According to the scientists, the skin they created is different from other lab-grown skin models that have been created in the past because of the permeable barrier. For this study, the researchers had used pluripotent stem cells to help create an epidermis that mimics real human skin. The epidermis, which is the outermost layer of the skin, acts as a protective barrier that prevents moisture from leaving and microbes from entering.
Pluripotent stem cells are unique in that they can grow in multiple ways and take on different functions. The researchers used these cells to create an unlimited supply of skin cells, called keratinoctyes. The team had exposed the skin cells to varying degrees of humidities and then formed them into a layer with an end result that resembled the barrier of human skin. When biopsies were taken of the keratinocytes, the researchers found that these cells were not significantly different in terms of function and structure when compared to the cells taken from normal human skin.
"This is a new and suitable model that can be used for testing new drugs and cosmetics and can replace animal models," Lead researcher Dr. Dusko Ilic, of King's College London, told BBC News. "It is cheap, it is easy to scale up and it is reproducible."
Not only can this lab-grown skin be used for drug and cosmetic testing, the researchers believe that it can help create new treatments for different skin conditions. Researcher Dr.
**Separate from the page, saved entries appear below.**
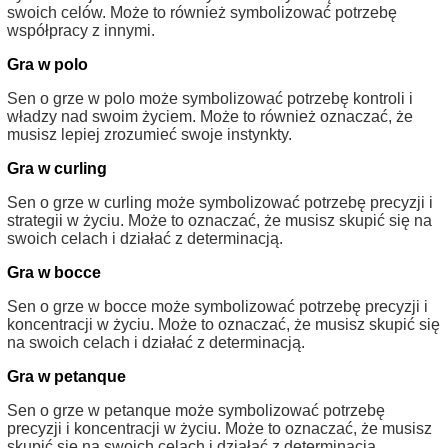
swoich celów. Może to również symbolizować potrzebę
współpracy z innymi.
Gra w polo
Sen o grze w polo może symbolizować potrzebę kontroli i
władzy nad swoim życiem. Może to również oznaczać, że
musisz lepiej zrozumieć swoje instynkty.
Gra w curling
Sen o grze w curling może symbolizować potrzebę precyzji i
strategii w życiu. Może to oznaczać, że musisz skupić się na
swoich celach i działać z determinacją.
Gra w bocce
Sen o grze w bocce może symbolizować potrzebę precyzji i
koncentracji w życiu. Może to oznaczać, że musisz skupić się
na swoich celach i działać z determinacją.
Gra w petanque
Sen o grze w petanque może symbolizować potrzebę
precyzji i koncentracji w życiu. Może to oznaczać, że musisz
skupić się na swoich celach i działać z determinacją.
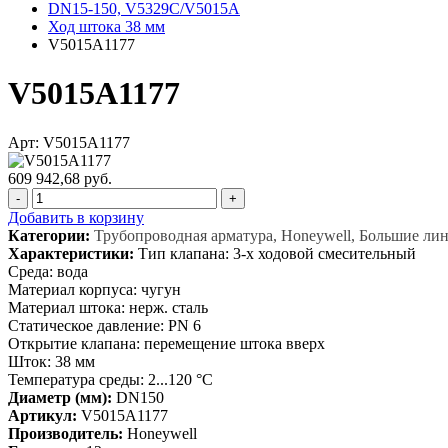
DN15-150, V5329C/V5015A
Ход штока 38 мм
V5015A1177
V5015A1177
Арт: V5015A1177
609 942,68 руб.
-
+
Добавить в корзину
Категории:
Трубопроводная арматура, Honeywell, Большие ли
Характеристики:
Тип клапана: 3-х ходовой смесительный
Среда: вода
Материал корпуса: чугун
Материал штока: нерж. сталь
Статическое давление: PN 6
Открытие клапана: перемещение штока вверх
Шток: 38 мм
Температура среды: 2...120 °C
Диаметр (мм):
DN150
Артикул:
V5015A1177
Производитель:
Honeywell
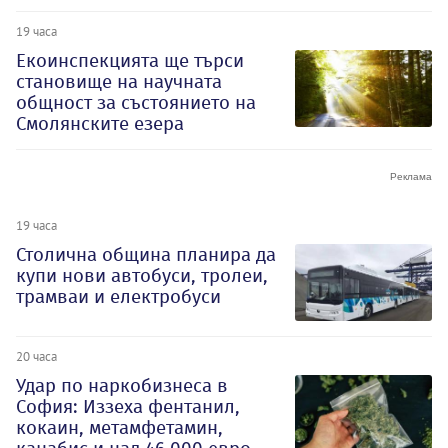
19 часа
Екоинспекцията ще търси
становище на научната
общност за състоянието на
Смолянските езера
19 часа
Столична община планира да
купи нови автобуси, тролеи,
трамваи и електробуси
20 часа
Удар по наркобизнеса в
София: Иззеха фентанил,
кокаин, метамфетамин,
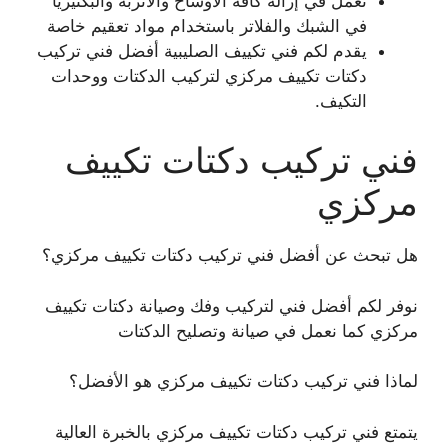
نعمل في إزالة كافة الأوساخ والأتربة والبكتيريا
في الشبك والفلاتر باستخدام مواد تعقيم خاصة
يقدم لكم فني تكييف الصليبية أفضل فني تركيب
دكتات تكييف مركزي لتركيب الدكتات ووحدات
التكيف.
فني تركيب دكتات تكييف
مركزي
هل تبحث عن أفضل فني تركيب دكتات تكييف مركزي؟
نوفر لكم أفضل فني لتركيب وفك وصيانة دكتات تكييف
مركزي كما نعمل في صيانة وتصليح الدكتات
لماذا فني تركيب دكتات تكييف مركزي هو الأفضل؟
يتمتع فني تركيب دكتات تكييف مركزي بالخبرة العالية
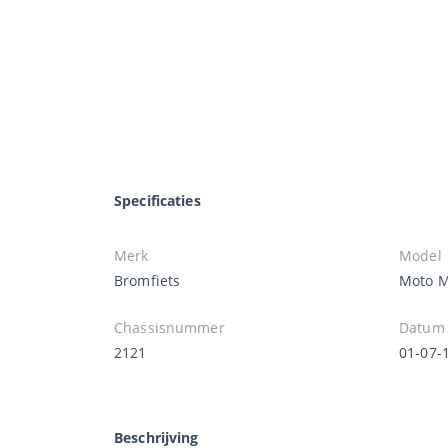
Specificaties
Merk
Model
Bromfiets
Moto M
Chassisnummer
Datum 
2121
01-07-
Beschrijving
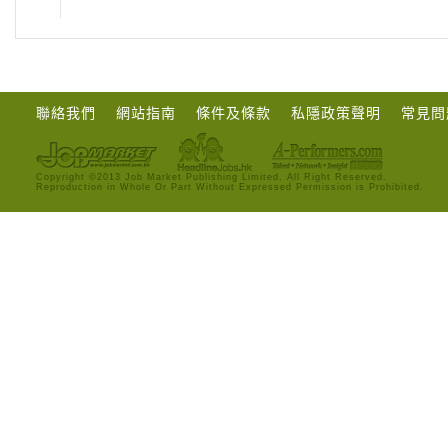
聯絡我們
網站指南
條件及條款
私隱政策聲明
常見問
Copyright ©2013 Job Market Publishing Limited. All Right Reserved.
Reproduction in Whole Or Part Without Expressed Permission is Prohibited.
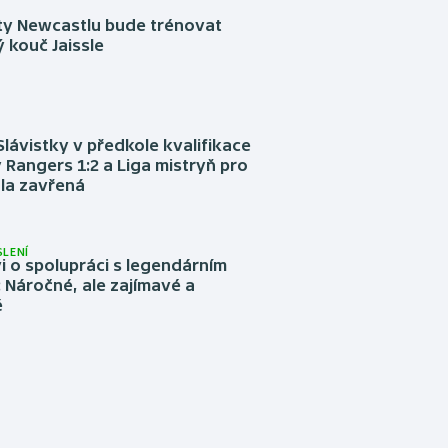
sty Newcastlu bude trénovat
 kouč Jaissle
Slávistky v předkole kvalifikace
 Rangers 1:2 a Liga mistryň pro
la zavřená
LENÍ
 o spolupráci s legendárním
Náročné, ale zajímavé a
é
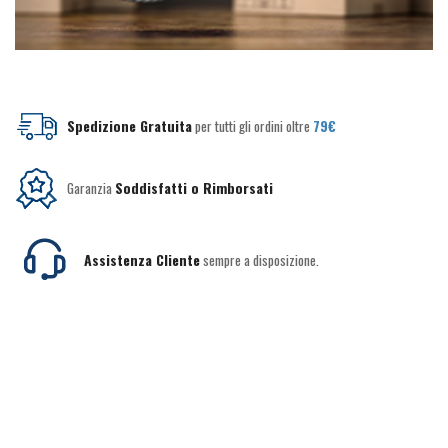
Spedizione Gratuita
per tutti gli ordini oltre
79€
Garanzia
Soddisfatti o Rimborsati
Assistenza Cliente
sempre a disposizione.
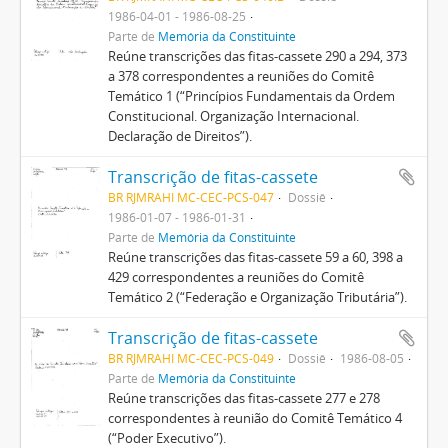
1986-04-01 - 1986-08-25
Parte de
Memória da Constituinte
Reúne transcrições das fitas-cassete 290 a 294, 373
a 378 correspondentes a reuniões do Comitê
Temático 1 (“Princípios Fundamentais da Ordem
Constitucional. Organização Internacional.
Declaração de Direitos”).
Transcrição de fitas-cassete
BR RJMRAHI MC-CEC-PCS-047
Dossiê
1986-01-07 - 1986-01-31
Parte de
Memória da Constituinte
Reúne transcrições das fitas-cassete 59 a 60, 398 a
429 correspondentes a reuniões do Comitê
Temático 2 (“Federação e Organização Tributária”).
Transcrição de fitas-cassete
BR RJMRAHI MC-CEC-PCS-049
Dossiê
1986-08-05
Parte de
Memória da Constituinte
Reúne transcrições das fitas-cassete 277 e 278
correspondentes à reunião do Comitê Temático 4
(“Poder Executivo”).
Theodora Mauro stated that they could potentially observe how the barrier becomes jeopardized or impaired, which could help them find better treatments.
"This new human skin model is superior scientifically to killing rabbits, pigs, rats or other animals for their skin and hoping that research findings will be applicable to people - which they often aren't, due to species differences in skin permeability, immunology, and other factors," Research and toxicology director Troy Seidle said.
The study was published in Stem Cell Reports.